When I run grub manually using the command 

/sbin/grub --batch --device-map=/boot/grub/device.map < /boot/grub/grub.conf

there doesnt appear to be any commands in my grub.conf which appear to update the MBR - if a MBR/grub version mismatch was indeed the problem. 

My grub.conf (see attachments) originally came from a redhat installation (anaconda) many moons ago. It has a list of kernels, memtest86 (essential for gentoo :)) and a windows boot option (ignore, to be fixed). I see that the sample grub.conf does have a setup command.
  
So I guess now that to recreate what happened I would need to back down on grub and iterate ... maybe later.

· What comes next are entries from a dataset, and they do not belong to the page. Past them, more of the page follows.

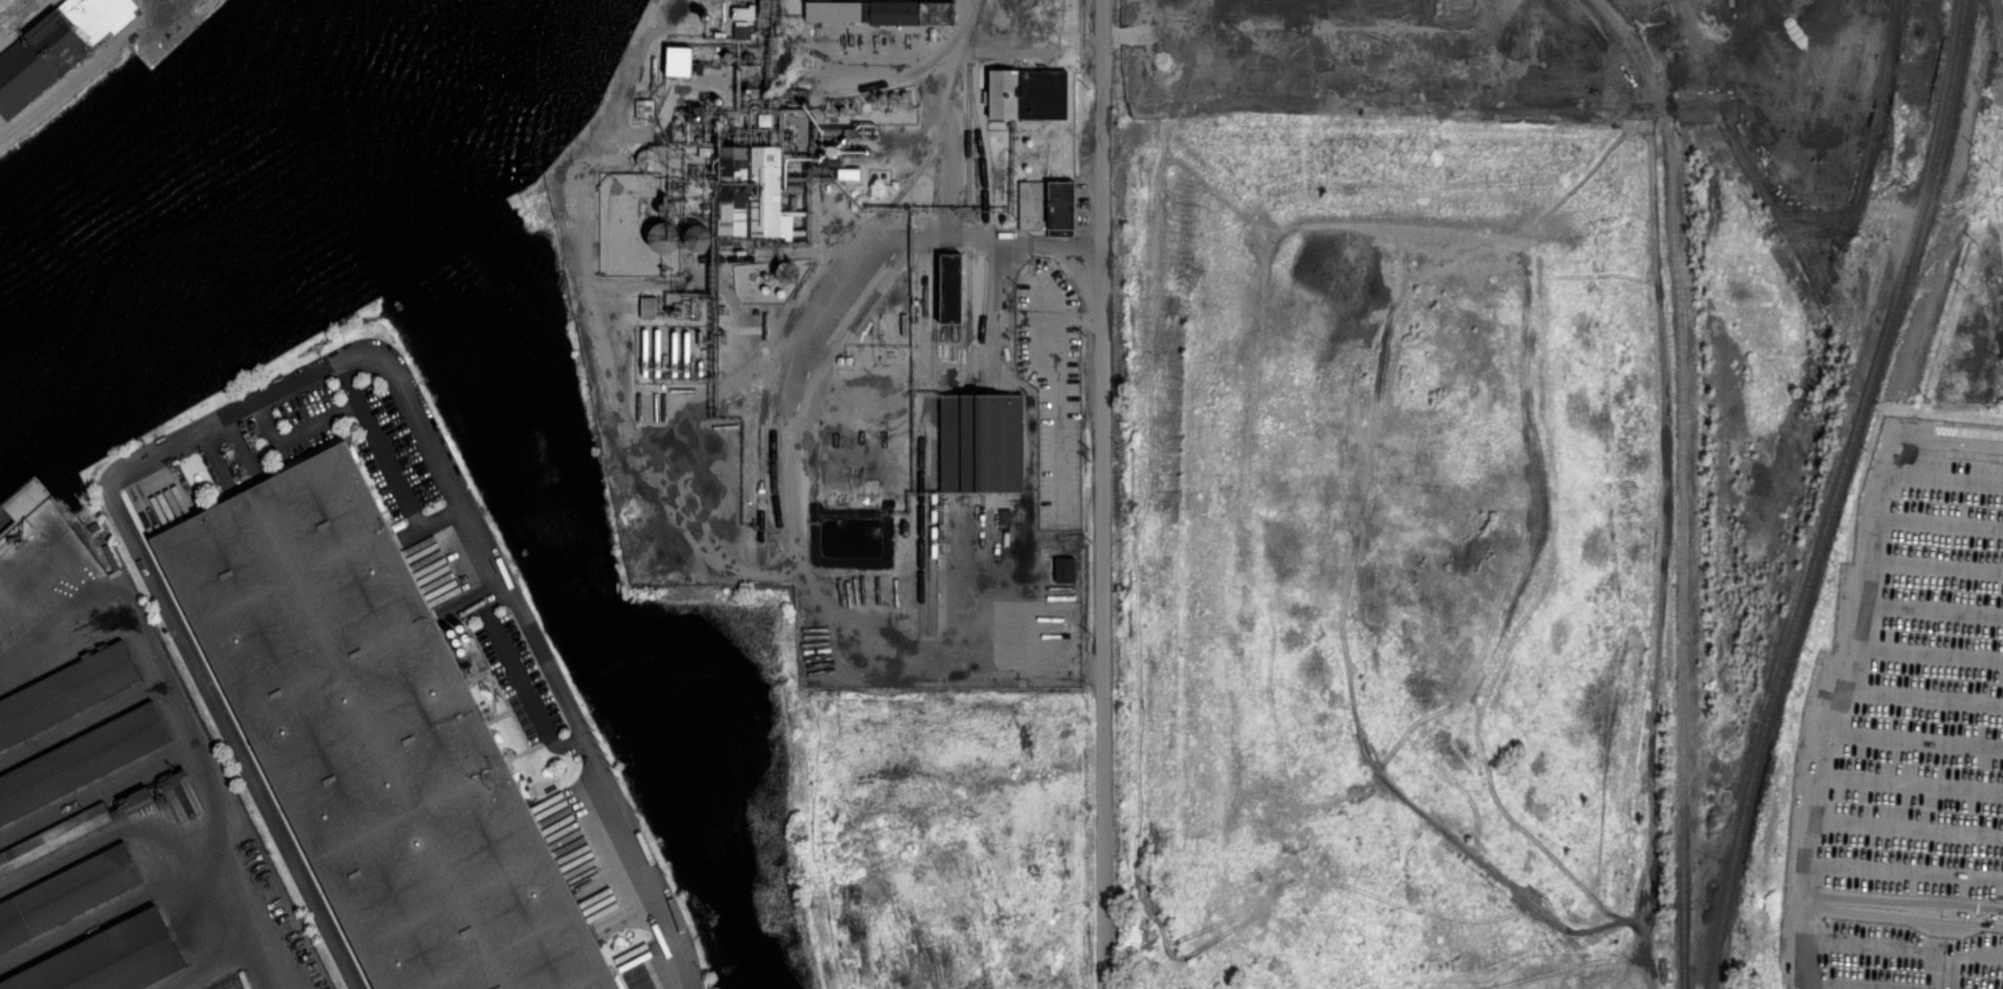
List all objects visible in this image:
railway: (656, 1)
building: (883, 13)
building: (743, 31)
building: (57, 48)
building: (680, 62)
railway: (891, 81)
building: (1027, 95)
building: (645, 109)
building: (758, 121)
building: (647, 159)
building: (849, 173)
building: (741, 191)
railway: (969, 196)
railway: (896, 200)
railway: (984, 202)
building: (1031, 205)
building: (667, 208)
building: (1061, 209)
river: (241, 210)
building: (664, 236)
building: (697, 237)
building: (787, 272)
building: (952, 289)
building: (648, 306)
building: (841, 360)
building: (850, 361)
railway: (934, 362)
railway: (772, 367)
road: (306, 374)
road: (351, 382)
railway: (774, 417)
road: (371, 427)
building: (981, 443)
railway: (969, 444)
road: (1945, 478)
railway: (923, 481)
railway: (1683, 484)
railway: (1837, 493)
road: (1104, 494)
railway: (970, 505)
building: (1009, 516)
road: (1940, 523)
building: (96, 564)
road: (1935, 567)
building: (1065, 570)
road: (471, 604)
road: (1930, 609)
road: (1925, 652)
road: (1845, 657)
parking lot: (521, 680)
road: (524, 685)
building: (66, 694)
road: (1921, 696)
road: (185, 726)
parking lot: (1907, 732)
building: (373, 738)
road: (1916, 740)
building: (81, 762)
building: (169, 781)
road: (1911, 784)
building: (135, 799)
road: (1906, 827)
building: (54, 838)
road: (1904, 870)
building: (67, 896)
road: (1867, 905)
road: (1932, 911)
road: (1902, 944)
road: (643, 955)
building: (109, 959)
parking lot: (637, 970)
road: (1848, 986)

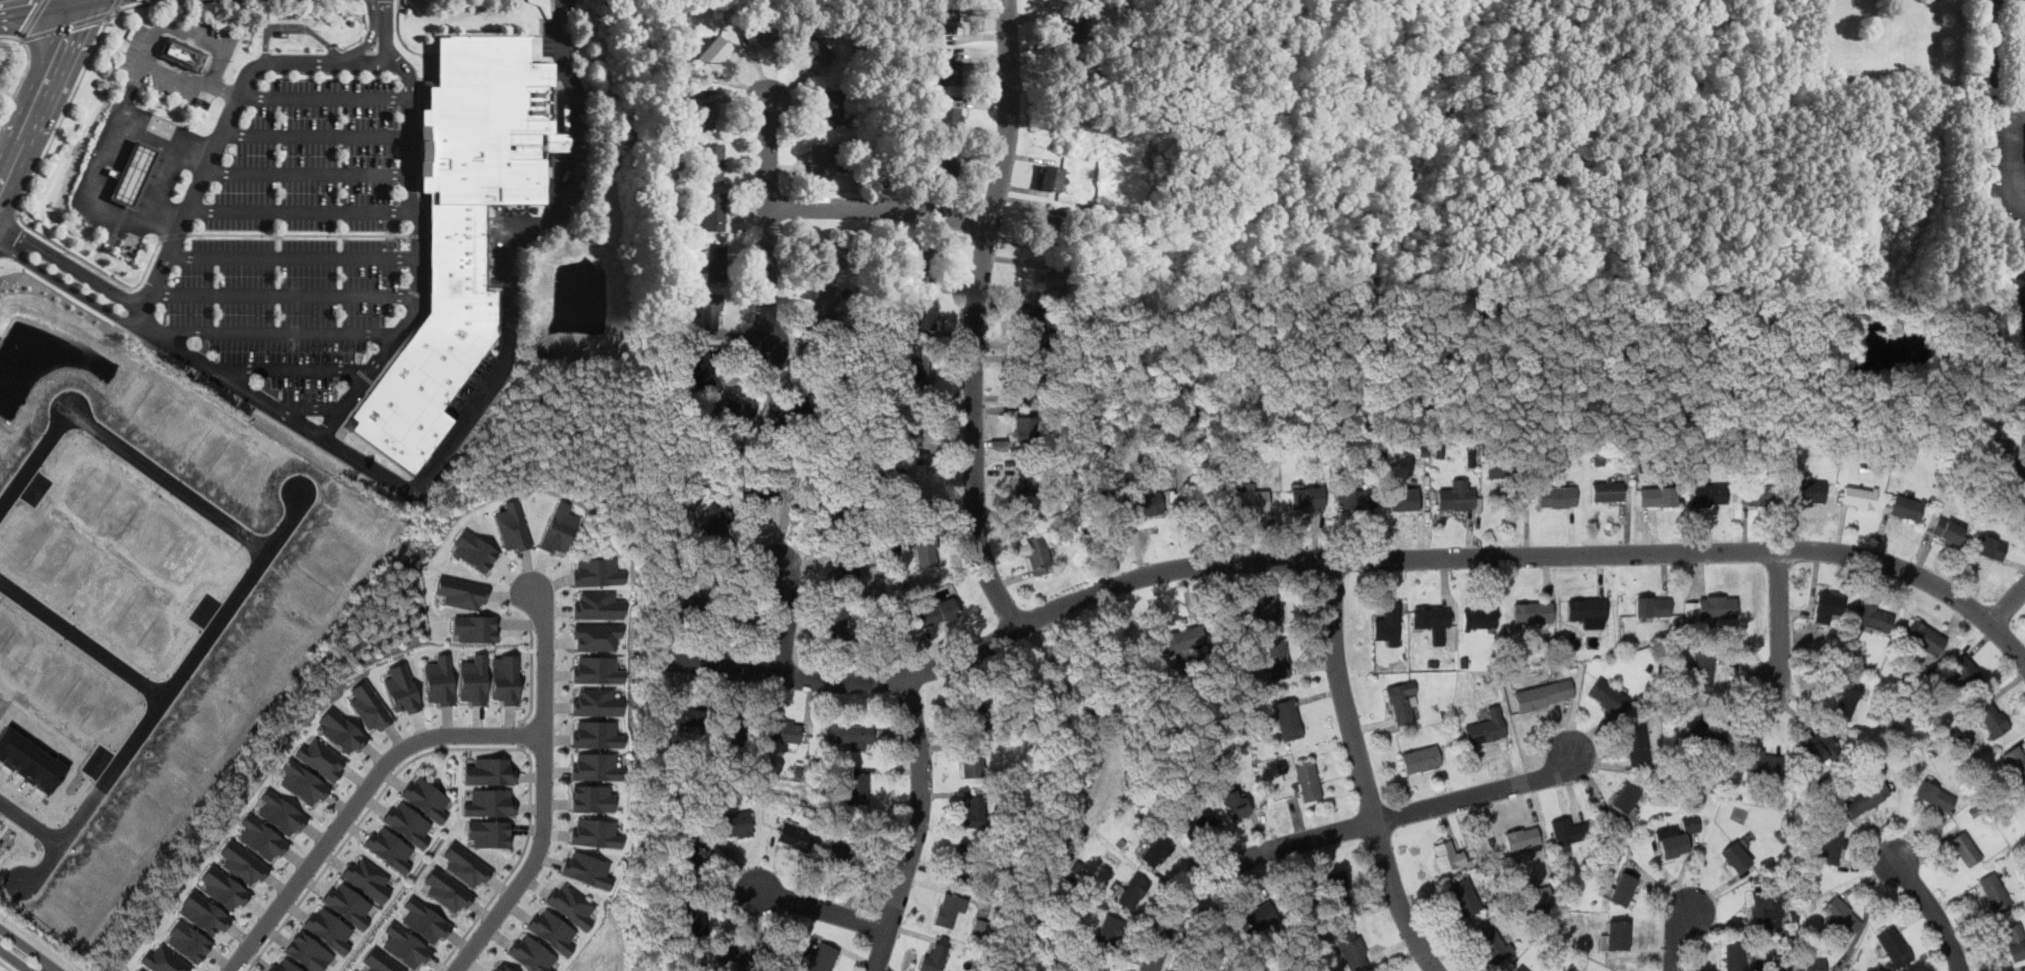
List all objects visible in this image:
road: (12, 2)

I should also say that I am using a mixture of sata and pata drives. My device.map seems ok

 # this device map was generated by anaconda
(fd0)     /dev/fd0
(hd0)     /dev/sda
#(hd2)     /dev/hda

Again originally from my redhat days. I cant remember editing it, but the /dev/sda entry is correct, and post-redhat. 
Comment 15 Robert Moss (RETIRED) gentoo-dev 2004-09-02 17:03:21 UTC
Oh, bugger. Thanks for pointing that one out. It *used* to live in /usr/sbin/grub when grub was in its 0.92 days. I hadn't realised that, I just glossed over it. I'll check to make sure that grub is in fact at /sbin/grub for all versions I can build on here and fix that. But thanks for pointing it out, that should fix this problem... (I hope!).
Comment 16 Robert Moss (RETIRED) gentoo-dev 2004-09-08 23:27:47 UTC
Please test. A remerge of grub may well be required. After talking to the guys in #grub it appears that device.map must be valid, which should now be the case.
Comment 17 Geoff Leach 2004-09-10 06:29:43 UTC
Does the MBR version always need to match the grub version? I'm wondering becase my grub.conf doesnt have any 'setup' commands which would effect that, and I think the point of the last part of the ebuild script is to run grub with 'grub.conf' as input so as to overwrite the MBR? 
Comment 18 Robert Moss (RETIRED) gentoo-dev 2004-09-10 10:18:36 UTC
The ebuild doesn't touch the MBR. I'm going to add an ewarn once I fully understand what's going on, but here's the simple version I've got so far. The version in the MBR must use the same API/ABI/whatever as the version in /boot/grub. New stuff in /boot/grub isn't always backwards compatible. So, after each update of grub, you should really be rerunning the "grub; root (hd0,0); setup (hd0)" thing (obviously tailored for your system) to match the versions up again.
Comment 19 Robert Moss (RETIRED) gentoo-dev 2004-09-10 10:19:13 UTC
Oh - and that bit in the ebuild just makes sure that grub and the kernel are on speaking terms when the "root=" option is passed to it, that's all - nothing to do with the MBR.